Effective reputation management in the face of bad publicity
Our Ad Intelligence monitoring service found that the Gillette ad was only made available online, with no occurrences on television, however, it generated significant media attention, including discussion on CBS This Morning, Fox News, Good Morning America, NBC Nightly News, and The Late Show with Stephen Colbert.
Though the ad generated tons of free press for the brand, which was likely intentional, this tactic was a risk for Gillette. According to the Authentic Communication in a Mistrusting World portion of our DIMENSION study, the data shows that the wrong story, coupled with the wrong coverage and allied with influential and engaged connected consumers – can impact very negatively on a brand’s reputation.
But Gillette was quick to respond by defending the ad, releasing a public statement saying, “If we get people to pause, reflect and to challenge themselves and others to ensure that their actions reflect who they really are, then this campaign will be a success.”
The razor company also said it was "setting a new standard for our brand ... to encourage and inspire the next generation to be its best."
News, feature articles and interviews are seen as the most effective ways of combating negativity according to our DIMENSION report.

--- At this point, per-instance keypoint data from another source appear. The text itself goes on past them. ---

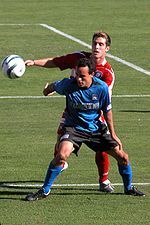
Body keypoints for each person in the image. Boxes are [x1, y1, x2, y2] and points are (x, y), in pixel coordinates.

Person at [25, 58, 145, 201]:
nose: (79, 79)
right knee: (61, 155)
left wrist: (113, 134)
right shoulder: (68, 85)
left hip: (96, 130)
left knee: (123, 157)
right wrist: (46, 91)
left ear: (92, 74)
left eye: (82, 76)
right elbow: (52, 86)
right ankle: (44, 190)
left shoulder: (101, 88)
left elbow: (107, 111)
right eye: (77, 75)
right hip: (73, 129)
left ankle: (128, 188)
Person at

This is particularly so if the news or interviews are on TV or video. Some 47% of respondents believe this is the best way to reach them – the highest single media channel score.
Even among those who use connected devices heavily, 52% think video news and interviews are effective.
Consumers don’t differentiate between PR and advertising
No matter the intention of an ad campaign, brands, products, their performance and values are subject to constant scrutiny and discussion.
Consumers are going online to seek brand information and place trust on what they find there. And so the risk and opportunity riding on every facet of a brand’s communication increases.
A significant number of consumers say their opinions on brands are influenced by what they see online, whether those messages come from the brand or someone else. With that in mind, brands must be thoughtful of both sides of a discussion when they release controversial messaging of any kind. In today’s age of social media and the 24-hour news cycle, brand messages can spread quickly and have heavy implications when misconstrued.
DIMENSION is our latest thinking on some of the biggest communication planning, buying and measurement issues faced by the industry. Uniquely, the study reflects the response and attitudes from twin perspectives: those of the industry’s practitioners and those of the consumers they are trying to reach.
Now in its third year, the findings send a strong message that the recurring issues haven’t gone away, and the imperfect balance our industry finds itself in remains. While data isn’t the answer in itself, it can empower those shaping media and communications planning to deliver insights and drive material outcomes to gain competitive advantage.